Lillard and the Blazers on Thursday completed the five-year contract extension worth more than $120 million that they agreed to last week. The team also announced its deals with free agents Al-Farouq Aminu and Ed Davis and held news conferences for all three in Portland.
"I don't really see it as pressure. I know that I have confidence in being the leader of a team, but if people want to point the finger at me if it doesn't go right right away, I can deal with that," Lillard told reporters. "I've experienced much worse things than people blaming me for losing games."
Lillard grew up in Oakland and played in college at often-overshadowed Weber State but still managed to climb to the sixth overall pick in the 2012 draft. He is a two-time All-Star and a rookie of the year and has cemented himself as one of the best point guards in a league full of very good ones.
The extension keeps Lillard under contract with Portland through the 2020-21 season and makes him the unquestioned franchise pillar after LaMarcus Aldridge, Wesley Matthews and Robin Lopez left in free agency and the team traded Nicolas Batum to Charlotte. There are no opt-out clauses for either side in the deal, which is exactly how Lillard wanted it.
"I'm not going to be one foot in, one foot out. You sign the deal and you commit to the team because that's what you're committed to," Lillard said. "I know that in my heart this is where I want to be. I didn't see the reason to have an option. We have a young team now. It might not be great to begin with or it could be better than what people think. I'm willing to deal with that. I like the challenge."
Aminu agreed to a $30 million, four-year contract last week, and Davis a $20 million, three-year deal.
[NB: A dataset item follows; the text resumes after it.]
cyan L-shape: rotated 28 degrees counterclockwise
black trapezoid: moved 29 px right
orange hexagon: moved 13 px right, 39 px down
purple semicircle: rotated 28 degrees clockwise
Portland also got Gerald Henderson from Charlotte in the Batum deal and Mason Plumlee in a draft-night trade with Brooklyn to start the remodel.
Blazers general manager Neil Olshey said that Lillard's extension is a "hell of a place to start" a new era. He said everybody from Blazers owner Paul Allen on down is committed to long-term success, even if that means a short-term step back.
"The beauty of Paul is how committed he is. He's not worried about the next five minutes. He's worried about the next five years, the next 10 years," Olshey said. "He's not going anywhere. So he wants to know if this group isn't viable enough. ... He said this: Teams that hold on too long to something that isn't good enough are doomed to end up in mediocrity and failure.
"You've got to know when it's time to move forward and take another path. And this is the path we're choosing."